Seguire il modello di sorveglianza adottato in Italia
«Le mutazioni sono casuali e non possono essere temporalizzate: nessuno può prevedere quando avverrà questo temuto salto di specie che permetterà il contagio interumano. E nessuno può escludere che ciò prima o poi avvenga», dice l’esperto. A questo punto la domanda sorge spontanea: Come è possibile frenare le continue mutazioni del virus? «Bisognerebbe eliminare gli allevamenti intensivi. Se gli animali non vivessero costipati l’uno accanto all’altro, si eviterebbe il contagio, laddove uno degli esemplari presenti in un allevamento contraesse l’aviaria – spiega il docente -. Tuttavia, sono ben consapevole che la soluzione appena proposta è totalmente utopica, poiché porterebbe al collasso economie di interi Paesi». Ed è a questo punto che veniamo al ‘modello Italia’. «Se tutti i Paesi adottassero la sorveglianza attiva in Italia, un eventuale contagio verrebbe immediatamente individuato e circoscritto. Ovvero, identificato, ad esempio, il bovino malato, sarebbe sufficiente mettere in quarantena tutti quelli a stretto contatto, ‘salvando’ tutti gli altri animali dell’allevamento. Una procedura che in Italia è prassi consolidata, ma che, purtroppo, non lo è altrove».

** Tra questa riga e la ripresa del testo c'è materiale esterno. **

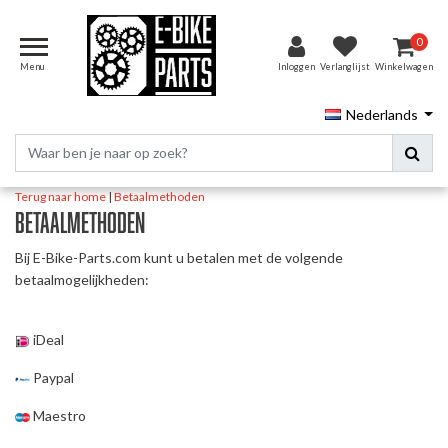
0
Menu
Inloggen
Verlanglijst
Winkelwagen
Nederlands
Terug naar home
|
Betaalmethoden
Betaalmethoden
Bij E-Bike-Parts.com kunt u betalen met de volgende
betaalmogelijkheden:
iDeal
Paypal
Maestro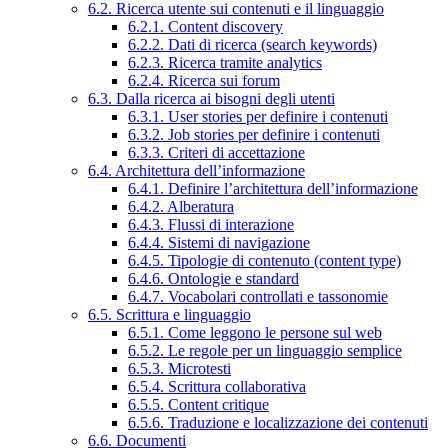
6.2. Ricerca utente sui contenuti e il linguaggio
6.2.1. Content discovery
6.2.2. Dati di ricerca (search keywords)
6.2.3. Ricerca tramite analytics
6.2.4. Ricerca sui forum
6.3. Dalla ricerca ai bisogni degli utenti
6.3.1. User stories per definire i contenuti
6.3.2. Job stories per definire i contenuti
6.3.3. Criteri di accettazione
6.4. Architettura dell’informazione
6.4.1. Definire l’architettura dell’informazione
6.4.2. Alberatura
6.4.3. Flussi di interazione
6.4.4. Sistemi di navigazione
6.4.5. Tipologie di contenuto (content type)
6.4.6. Ontologie e standard
6.4.7. Vocabolari controllati e tassonomie
6.5. Scrittura e linguaggio
6.5.1. Come leggono le persone sul web
6.5.2. Le regole per un linguaggio semplice
6.5.3. Microtesti
6.5.4. Scrittura collaborativa
6.5.5. Content critique
6.5.6. Traduzione e localizzazione dei contenuti
6.6. Documenti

Monitorare le zoonosi nel mondo
Tuttavia, considerando i rischi a cui è potenzialmente esposta la popolazione mondiale sarebbe auspicabile un cambio di rotta che preveda un incremento del monitoraggio delle zoonosi in tutto il mondo. «Se dovessimo arrivare ad un contagio interumano la mortalità potrebbe raggiungere, almeno nel primo periodo di diffusione, picchi anche del 32%: ogni cento persone contagiate, 32 perderebbero la vita. Una cifra altissima anche paragonata alla mortalità del Covid-19 persino nelle prime fasi della pandemia – spiega l’epidemiologo -. È innegabile che un’emergenza da aviaria potremmo affrontarla avendo già a disposizione dei vaccini approvati: sul mercato ce ne sono già quattro destinati ad un uso umano. Ma sarebbe senza dubbio cosa migliore evitare di arrivare a dover gestire una situazione emergenziale, avendo a disposizione esperienza, conoscenze ed adeguati strumenti di prevenzione».
Intanto, nell’attesa che i decisori politici mettano in atto azioni di contenimento adeguate, così da scongiurare una nuova pandemia, ogni cittadino, nel proprio piccolo, può mettere in atto alcune semplici misure di prevenzione: «Indossare dei guanti prima di toccare qualsiasi carcassa si rinvenga per strada o nel giardino di casa e lavarsi accuratamente le mani dopo essere entrati in contatto con un animale vivo, facendo attenzione, nel frattempo, a non toccarsi il viso, in particolare occhi e bocca», consiglia Ciccozzi. Sul consumo di latte, uova e carne nessun allarmismo: «Basta mangiarli sempre previa cottura e bere solo latte pastorizzato», conclude il professore.